Smoking during pregnancy increases the risks of pregnancy complications, decreased birth weight and SIDS (Sudden Infant Death Syndrome).
Although many women quit smoking during pregnancy to protect their unborn children from the effects of cigarettes, half of them resume the habit within a few months of giving birth.
According to the study at the University of North Carolina at Chapel Hillt, women with a live-in partner who shared some of the burden of child-rearing were more likely to remain smoke free, while women who were single mothers or who lacked the social and financial resources to deal with being a new parent were more likely to relapse.
Smoking during pregnancy increases the risks of pregnancy complications, decreased birth weight and SIDS (Sudden Infant Death Syndrome), said Carol E. Ripley-Moffitt, MDiv, research associate in UNC’s department of family medicine and the study’s lead author.
She noted that the past 15 years have seen a steady decrease in the number of women who smoke while pregnant, in part because of an overall decline in smoking rates among all women of childbearing age and in part because of interventions targeting women during the prenatal period.
“But more needs to be done because over 50 percent of women who quit the habit during pregnancy are smoking again at six months postpartum,” Ripley-Moffitt said.
Ripley-Moffitt and colleagues interviewed pregnant women attending prenatal clinics in central North Carolina who had quit smoking before 30 weeks gestation. Of the 94 women enrolled in the study, 43 had remained smoke-free and 51 had relapsed when interviewed at 4 months postpartum.
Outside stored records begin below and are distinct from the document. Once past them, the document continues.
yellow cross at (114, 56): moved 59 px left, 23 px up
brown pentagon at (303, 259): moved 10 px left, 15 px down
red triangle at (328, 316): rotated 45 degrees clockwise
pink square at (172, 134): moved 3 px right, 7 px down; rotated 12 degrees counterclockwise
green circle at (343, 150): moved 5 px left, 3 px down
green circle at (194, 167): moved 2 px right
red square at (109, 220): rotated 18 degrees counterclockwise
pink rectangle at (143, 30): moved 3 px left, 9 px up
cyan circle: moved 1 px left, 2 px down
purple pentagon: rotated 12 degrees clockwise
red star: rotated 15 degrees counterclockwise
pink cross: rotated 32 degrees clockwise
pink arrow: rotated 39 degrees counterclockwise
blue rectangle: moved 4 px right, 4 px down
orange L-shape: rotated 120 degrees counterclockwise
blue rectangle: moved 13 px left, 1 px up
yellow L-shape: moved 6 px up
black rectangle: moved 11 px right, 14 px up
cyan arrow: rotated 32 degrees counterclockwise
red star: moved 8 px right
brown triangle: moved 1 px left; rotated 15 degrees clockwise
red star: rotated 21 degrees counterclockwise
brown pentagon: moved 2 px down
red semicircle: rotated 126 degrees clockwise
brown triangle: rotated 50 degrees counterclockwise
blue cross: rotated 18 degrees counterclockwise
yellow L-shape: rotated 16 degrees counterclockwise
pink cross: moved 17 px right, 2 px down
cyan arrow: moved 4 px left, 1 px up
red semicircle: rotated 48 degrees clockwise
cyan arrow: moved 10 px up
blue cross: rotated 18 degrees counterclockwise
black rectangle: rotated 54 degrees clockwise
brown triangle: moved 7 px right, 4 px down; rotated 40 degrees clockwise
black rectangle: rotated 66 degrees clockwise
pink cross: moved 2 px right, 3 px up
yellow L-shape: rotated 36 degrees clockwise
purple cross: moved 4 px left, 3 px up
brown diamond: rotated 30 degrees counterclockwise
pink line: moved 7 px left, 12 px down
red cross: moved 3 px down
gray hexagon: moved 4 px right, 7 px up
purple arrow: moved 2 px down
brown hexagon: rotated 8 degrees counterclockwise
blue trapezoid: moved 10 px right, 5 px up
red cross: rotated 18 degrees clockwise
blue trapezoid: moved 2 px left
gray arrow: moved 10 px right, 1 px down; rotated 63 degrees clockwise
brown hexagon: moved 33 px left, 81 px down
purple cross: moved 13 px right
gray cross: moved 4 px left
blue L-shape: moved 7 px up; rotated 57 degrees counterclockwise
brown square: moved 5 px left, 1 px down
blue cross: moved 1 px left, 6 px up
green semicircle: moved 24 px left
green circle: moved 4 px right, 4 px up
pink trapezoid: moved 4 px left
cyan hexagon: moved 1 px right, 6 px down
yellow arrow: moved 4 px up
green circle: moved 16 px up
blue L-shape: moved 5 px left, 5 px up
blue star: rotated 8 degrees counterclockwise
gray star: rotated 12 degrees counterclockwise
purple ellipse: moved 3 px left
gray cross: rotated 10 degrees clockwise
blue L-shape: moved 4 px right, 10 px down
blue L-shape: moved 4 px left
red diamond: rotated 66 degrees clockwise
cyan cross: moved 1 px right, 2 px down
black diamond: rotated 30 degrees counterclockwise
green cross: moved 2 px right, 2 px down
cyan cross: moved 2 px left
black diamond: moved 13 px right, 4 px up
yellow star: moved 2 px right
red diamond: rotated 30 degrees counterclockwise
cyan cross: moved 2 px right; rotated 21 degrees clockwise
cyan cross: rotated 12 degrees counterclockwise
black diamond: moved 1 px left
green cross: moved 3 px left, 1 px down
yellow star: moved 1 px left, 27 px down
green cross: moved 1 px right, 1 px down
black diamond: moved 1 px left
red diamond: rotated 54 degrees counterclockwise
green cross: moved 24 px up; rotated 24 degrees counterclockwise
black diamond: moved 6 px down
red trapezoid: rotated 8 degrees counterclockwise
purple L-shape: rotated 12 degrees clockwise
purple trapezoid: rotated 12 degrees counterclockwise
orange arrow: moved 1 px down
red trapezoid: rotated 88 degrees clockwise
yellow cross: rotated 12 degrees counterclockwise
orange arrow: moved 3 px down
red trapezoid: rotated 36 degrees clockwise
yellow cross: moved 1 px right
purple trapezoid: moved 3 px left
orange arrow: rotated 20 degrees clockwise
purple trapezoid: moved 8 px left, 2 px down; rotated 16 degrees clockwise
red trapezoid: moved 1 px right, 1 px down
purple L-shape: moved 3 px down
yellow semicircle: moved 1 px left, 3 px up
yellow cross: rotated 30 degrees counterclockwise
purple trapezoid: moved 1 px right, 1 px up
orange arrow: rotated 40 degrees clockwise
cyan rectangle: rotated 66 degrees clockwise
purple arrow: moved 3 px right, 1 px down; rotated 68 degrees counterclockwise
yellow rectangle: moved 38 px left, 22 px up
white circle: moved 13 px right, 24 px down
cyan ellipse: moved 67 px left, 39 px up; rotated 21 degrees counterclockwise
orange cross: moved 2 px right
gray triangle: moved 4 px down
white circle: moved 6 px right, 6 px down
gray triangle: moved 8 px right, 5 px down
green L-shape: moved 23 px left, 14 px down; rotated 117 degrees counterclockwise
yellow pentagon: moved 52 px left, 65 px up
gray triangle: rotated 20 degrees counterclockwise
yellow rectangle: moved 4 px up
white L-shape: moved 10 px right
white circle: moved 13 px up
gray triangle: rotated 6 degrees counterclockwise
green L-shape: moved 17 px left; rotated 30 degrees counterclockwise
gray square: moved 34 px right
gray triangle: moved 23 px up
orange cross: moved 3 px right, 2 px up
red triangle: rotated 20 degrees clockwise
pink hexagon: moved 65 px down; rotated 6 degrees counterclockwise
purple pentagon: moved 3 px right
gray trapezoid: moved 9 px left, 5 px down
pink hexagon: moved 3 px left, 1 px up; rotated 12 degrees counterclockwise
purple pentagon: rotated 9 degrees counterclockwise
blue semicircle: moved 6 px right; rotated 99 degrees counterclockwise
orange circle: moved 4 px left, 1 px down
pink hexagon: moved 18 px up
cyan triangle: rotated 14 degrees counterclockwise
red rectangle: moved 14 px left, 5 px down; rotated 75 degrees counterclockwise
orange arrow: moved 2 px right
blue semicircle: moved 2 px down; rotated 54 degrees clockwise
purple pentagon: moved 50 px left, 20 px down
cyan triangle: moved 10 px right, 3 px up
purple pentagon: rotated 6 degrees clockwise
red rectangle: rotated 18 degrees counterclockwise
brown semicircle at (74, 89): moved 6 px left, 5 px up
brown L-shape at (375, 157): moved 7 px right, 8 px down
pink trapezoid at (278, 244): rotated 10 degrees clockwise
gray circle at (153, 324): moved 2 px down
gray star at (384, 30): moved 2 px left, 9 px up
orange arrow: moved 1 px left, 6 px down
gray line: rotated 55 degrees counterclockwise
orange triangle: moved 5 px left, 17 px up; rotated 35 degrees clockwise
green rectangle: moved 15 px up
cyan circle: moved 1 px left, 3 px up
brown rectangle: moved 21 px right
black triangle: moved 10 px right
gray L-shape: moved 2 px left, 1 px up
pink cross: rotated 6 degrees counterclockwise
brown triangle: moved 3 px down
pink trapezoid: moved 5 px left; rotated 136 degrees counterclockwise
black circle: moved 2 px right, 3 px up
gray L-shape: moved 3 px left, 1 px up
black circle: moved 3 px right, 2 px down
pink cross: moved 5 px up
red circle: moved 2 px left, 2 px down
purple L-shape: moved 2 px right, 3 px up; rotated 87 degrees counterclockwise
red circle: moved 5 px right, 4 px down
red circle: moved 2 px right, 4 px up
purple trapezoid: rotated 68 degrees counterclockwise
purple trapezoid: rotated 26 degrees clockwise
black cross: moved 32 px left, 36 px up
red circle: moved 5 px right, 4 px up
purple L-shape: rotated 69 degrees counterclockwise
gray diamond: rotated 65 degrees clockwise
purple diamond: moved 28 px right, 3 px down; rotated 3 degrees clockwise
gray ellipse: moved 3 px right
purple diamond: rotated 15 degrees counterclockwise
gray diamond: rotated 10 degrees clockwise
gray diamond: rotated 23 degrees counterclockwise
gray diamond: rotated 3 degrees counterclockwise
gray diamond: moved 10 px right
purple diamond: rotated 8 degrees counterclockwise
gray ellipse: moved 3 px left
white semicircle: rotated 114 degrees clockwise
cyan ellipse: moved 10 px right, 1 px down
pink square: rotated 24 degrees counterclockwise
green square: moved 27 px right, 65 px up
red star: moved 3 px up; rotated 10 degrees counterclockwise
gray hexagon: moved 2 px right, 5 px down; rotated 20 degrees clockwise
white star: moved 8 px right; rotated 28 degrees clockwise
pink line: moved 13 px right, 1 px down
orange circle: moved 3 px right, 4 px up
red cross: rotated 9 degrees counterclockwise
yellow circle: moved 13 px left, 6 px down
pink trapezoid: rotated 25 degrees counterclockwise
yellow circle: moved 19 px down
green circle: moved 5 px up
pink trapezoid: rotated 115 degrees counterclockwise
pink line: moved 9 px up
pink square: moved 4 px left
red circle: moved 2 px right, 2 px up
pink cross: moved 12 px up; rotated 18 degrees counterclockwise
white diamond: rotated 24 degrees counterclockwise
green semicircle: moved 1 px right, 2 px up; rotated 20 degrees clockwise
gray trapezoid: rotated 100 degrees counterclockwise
Researchers asked all women about their decision to quit during pregnancy, how they quit, and what they would do in the future.
Women who had remained smoke-free were asked about the benefits they had experienced, how they would handle temptations to smoke, how they had rewarded themselves for not smoking, and what support they might need to remain smoke-free.
Women who had relapsed were asked to describe specific situations that caused them to return to smoking, their feelings about smoking again, perceptions about the dangers of secondhand smoke, and what would need to be different in their lives in order to stop smoking again.
Several factors emerged to differentiate the two groups of women. Those who remained smoke-free postpartum were bolstered by strong social support, strong internal belief systems, strong beliefs in postpartum health benefits of not smoking, negative experiences with a return to smoking and concrete strategies for dealing with temptations.
Women who relapsed postpartum were undermined by easy access to cigarettes, reliance on cigarettes to deal with stress, lack of financial resources, lack of resources for childrearing and low self-esteem.